[Math] How to you expand the adjoint of a matrix into a polynomial with matrix coefficients

computational mathematicslinear algebramatricesmatrix equations

This book contains an algorithm which claims that a matrix $sI – A$, where $A$ is some $n \times n $ square matrix and $s$ a variable can be expanded into

$$adj(sI – A) = K_0 s^{n-1} + K_1 s^{n-2} +…+K_{n-1}$$

where the $K_i$s are matrices.

Of course when I first read it I thought it was completely crazy. For example, given $A = \begin{bmatrix} 1 & 2 \\ 3 & 4 \end{bmatrix}$, the adjoint is $adj(A) = \begin{bmatrix} 4 & -3 \\ -2 & 1 \end{bmatrix}$ obviously not a polynomial…

But then I realized the $K_is$ are matrices, so if one can pull out the $s$ somehow, then the adjoint matrix $adj(sI-A)$ might just turn into a polynomial with matrix coefficients.

Does anyone know how to achieve this?
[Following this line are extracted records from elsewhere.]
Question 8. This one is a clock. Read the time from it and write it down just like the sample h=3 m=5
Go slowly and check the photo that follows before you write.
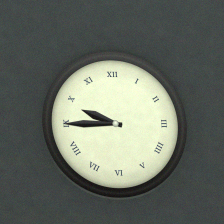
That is h=9 m=45
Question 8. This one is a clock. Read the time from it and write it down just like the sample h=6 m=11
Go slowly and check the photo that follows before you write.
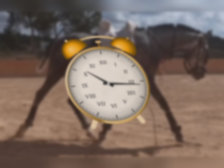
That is h=10 m=16
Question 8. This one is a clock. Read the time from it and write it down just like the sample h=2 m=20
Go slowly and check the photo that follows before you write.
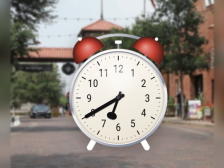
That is h=6 m=40
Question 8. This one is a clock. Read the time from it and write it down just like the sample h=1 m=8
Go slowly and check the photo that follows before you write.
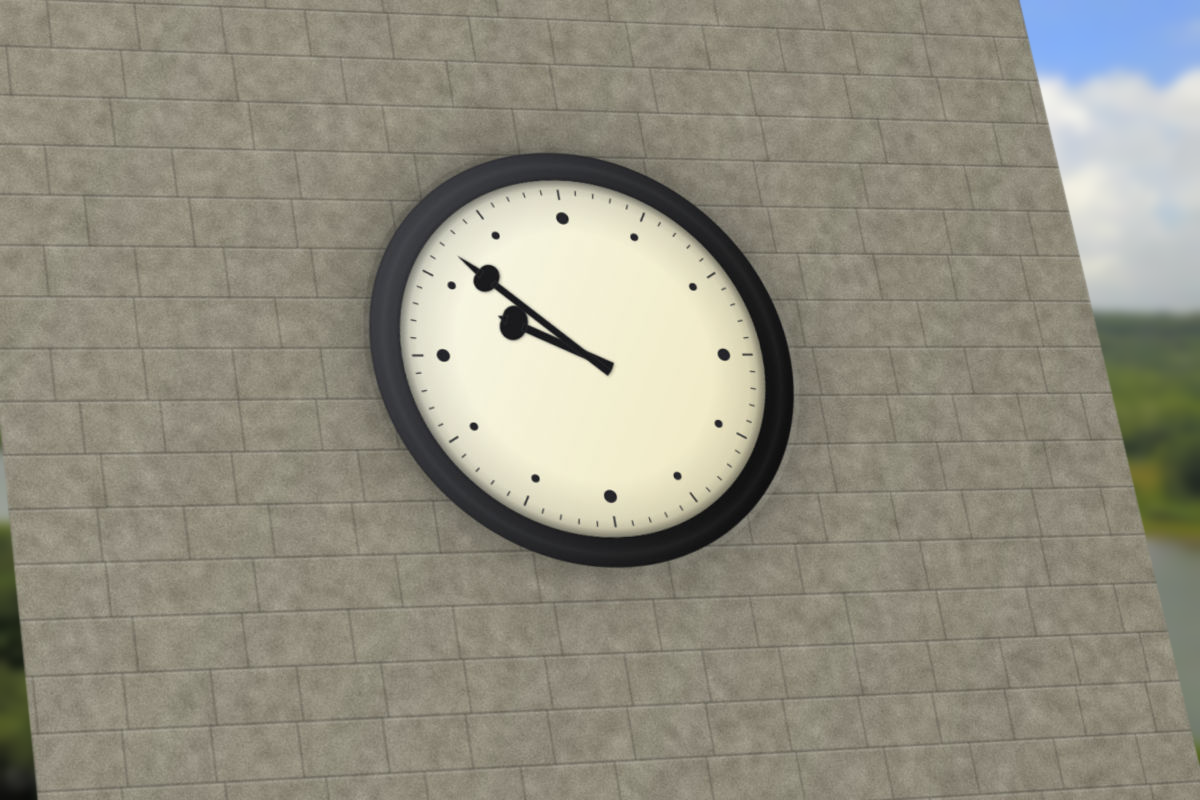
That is h=9 m=52
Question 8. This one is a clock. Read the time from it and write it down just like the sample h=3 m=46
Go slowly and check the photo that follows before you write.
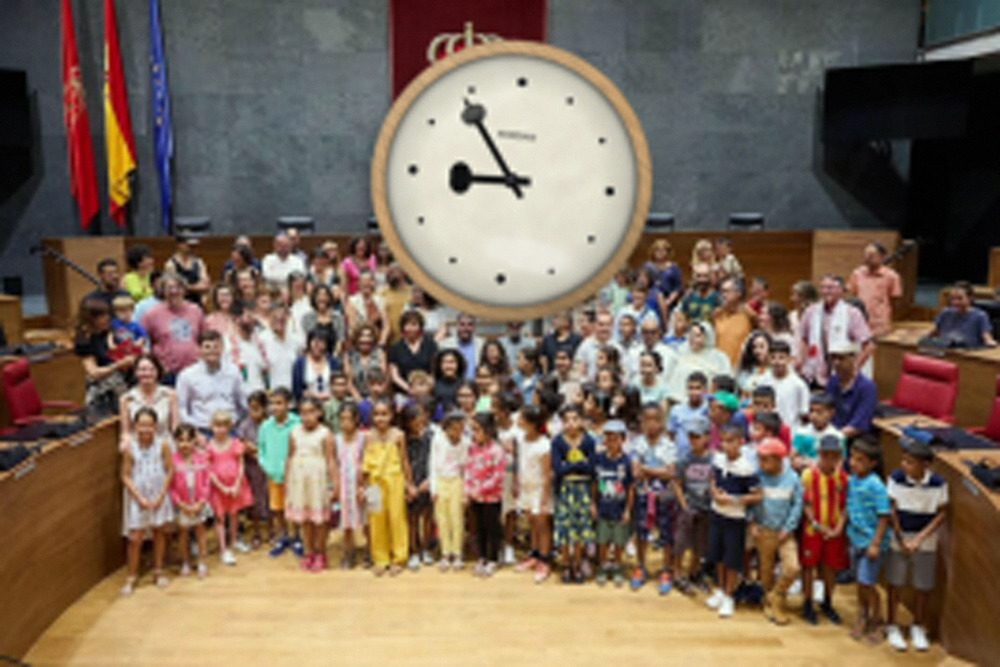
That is h=8 m=54
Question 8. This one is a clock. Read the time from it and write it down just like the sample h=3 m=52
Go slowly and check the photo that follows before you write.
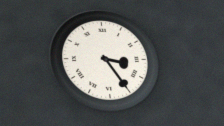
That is h=3 m=25
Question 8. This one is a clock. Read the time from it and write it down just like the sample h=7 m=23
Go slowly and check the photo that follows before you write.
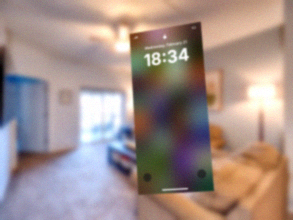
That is h=18 m=34
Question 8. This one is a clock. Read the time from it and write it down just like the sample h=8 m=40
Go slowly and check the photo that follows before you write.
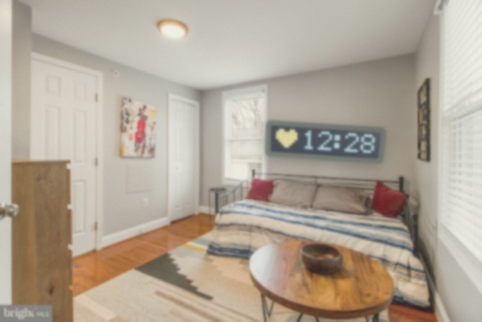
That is h=12 m=28
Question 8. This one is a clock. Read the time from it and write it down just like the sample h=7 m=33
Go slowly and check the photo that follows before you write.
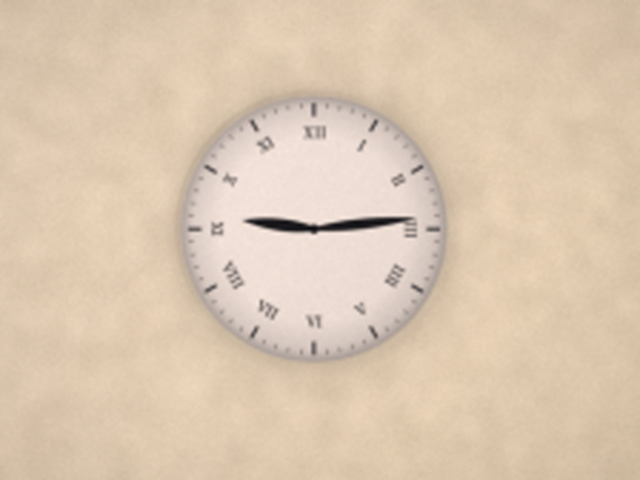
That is h=9 m=14
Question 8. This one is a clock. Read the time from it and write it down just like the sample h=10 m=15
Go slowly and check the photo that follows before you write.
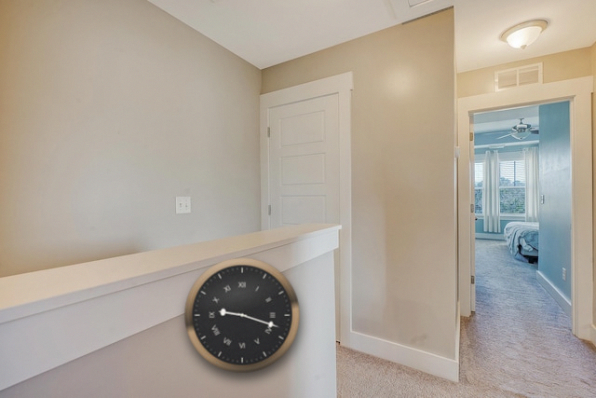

Is there a well known method?

Best Answer

Well, there is explanation in the book at the same page:

Note that since each element of $\Gamma(s)$ (the adjoint matrix of $sI-A$) is obtained from the determinant of $(n-1)\times(n-1)$ matrix, each element $\Gamma_{ij}(s)$ is a polynomial in $s$ of degree no greater than $s^{n-1}$

And since we can group terms with the same degree and put the common multiplier before the grouped terms, the decomposition of ${\rm adj}\: (sI-A)$ as $K_{n-1} s^{n-1} + K_{n-2} s^{n-2} + \dots + K_1 s + K_0, \; K_i \in \mathbb{R}^{n \times n}$ is quite straightforward.